Chwilę później przychodzi Nikola z mamą, tatą, bratem i babcią. Taka smutna im się ta Brzeska wydaje – czarno-biała, biedna. I te twarze takie... – Poniszczone – mówi mama Beata. – No, ukazana rzeczywistość – wzdycha babcia Barbara. Monika Skowrońska nie dojechała na wystawę – nie miała z kim zostawić szóstki dzieci. Rudego też nie ma, bo od sierpnia 2011 r. już nie żyje.
Maciek
Brzeska – to ta niebezpieczna ulica prawobrzeżnej Warszawy. Jak twierdzą niektórzy – samo centrum północnopraskiego trójkąta bermudzkiego. Lepiej nie zapuszczać się tam po zmroku. A i w dzień różnie bywa. W melinach mieszka tu najgorszy element, ci z eksmisji, no i pijacy, co żeby wstać rano, muszą się napić. Nie pracują i biją swoje dzieci.

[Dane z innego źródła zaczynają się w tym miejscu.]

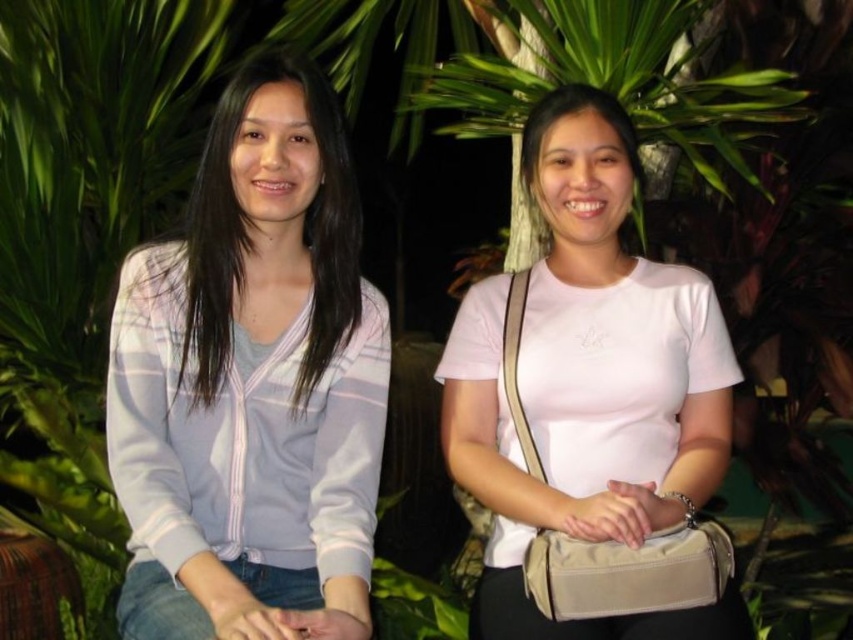
You are a photographer adjusting your camera settings to focus on the light purple striped cardigan at left and the pink matte shirt at center. Which object should you focus on first to ensure both are in sharp focus?

The light purple striped cardigan at left is closer to the viewer than the pink matte shirt at center. To ensure both are in sharp focus, you should focus on the light purple striped cardigan at left first, as it is closer, and adjust the depth of field accordingly.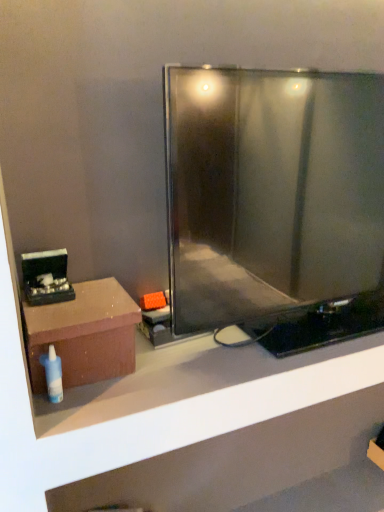
This screenshot has height=512, width=384. Identify the location of vacant space in front of black glossy jewelry box at left. (52, 318).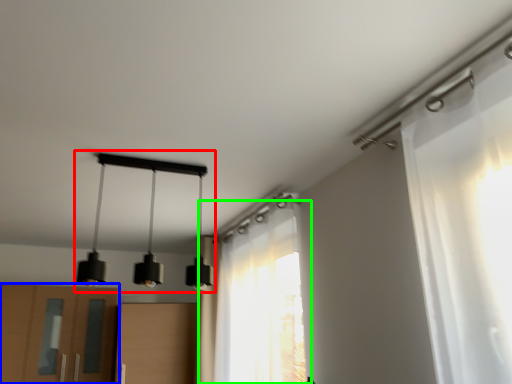
Question: Based on their relative distances, which object is farther from lamp (highlighted by a red box)? Choose from cabinetry (highlighted by a blue box) and curtain (highlighted by a green box).

Choices:
 (A) cabinetry
 (B) curtain

Answer: (B)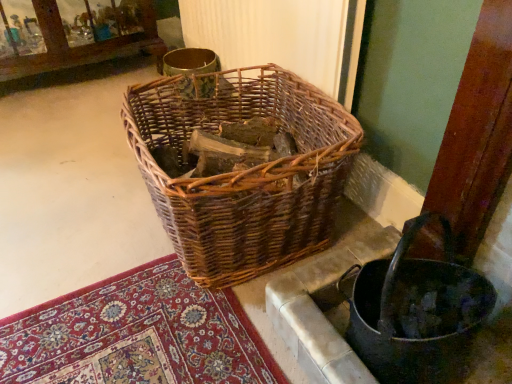
Question: Looking at their shapes, would you say woven wood basket at lower right is wider or thinner than woven brown basket at center?

Choices:
 (A) thin
 (B) wide

Answer: (A)

Question: From the image's perspective, is woven wood basket at lower right above or below woven brown basket at center?

Choices:
 (A) above
 (B) below

Answer: (B)

Question: Based on their positions, is woven wood basket at lower right located to the left or right of woven brown basket at center?

Choices:
 (A) left
 (B) right

Answer: (B)

Question: Is woven brown basket at center spatially inside woven wood basket at lower right, or outside of it?

Choices:
 (A) outside
 (B) inside

Answer: (A)

Question: From a real-world perspective, is woven brown basket at center positioned above or below woven wood basket at lower right?

Choices:
 (A) below
 (B) above

Answer: (B)

Question: In the image, is woven brown basket at center positioned in front of or behind woven wood basket at lower right?

Choices:
 (A) front
 (B) behind

Answer: (B)

Question: Based on their positions, is woven brown basket at center located to the left or right of woven wood basket at lower right?

Choices:
 (A) left
 (B) right

Answer: (A)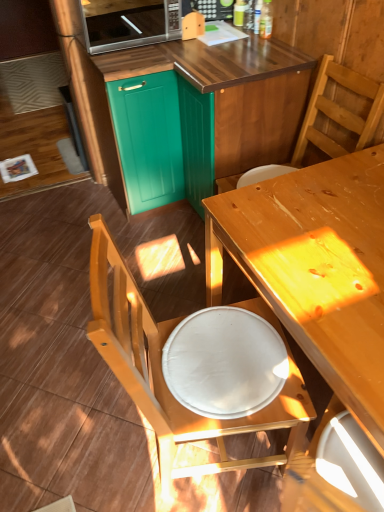
What is the approximate width of white glossy plate at lower center?

white glossy plate at lower center is 14.93 inches wide.

Locate an element on the screen. This screenshot has width=384, height=512. satin silver microwave at upper center is located at coordinates (138, 21).

What do you see at coordinates (148, 139) in the screenshot? The height and width of the screenshot is (512, 384). I see `teal matte cabinet at upper center, positioned as the 1th cabinetry in left-to-right order` at bounding box center [148, 139].

Describe the element at coordinates (339, 110) in the screenshot. I see `wooden chair at upper right, acting as the 2th chair starting from the bottom` at that location.

Identify the location of white glossy plate at lower center. This screenshot has width=384, height=512. (224, 362).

Pewnego dnia zawędrował tu Maciek Pisuk. Nie był wtedy w najlepszym stanie. W 2002 r. sprowadził się na Pragę do kawalerki swojej narzeczonej. Nie miał pracy, stracił prawa do scenariusza filmu o zespole hiphopowym Paktofonika, nad którym pracował kilka lat. Pisał za grosze dialogi do telezakupów Mango. Ledwo starczało na alimenty dla dwójki dzieci z poprzedniego małżeństwa z rodzinnego Bielska-Białej. Wróciła depresja.
– Żeby cokolwiek robić, wychodziłem z domu z aparatem i snułem się po okolicy.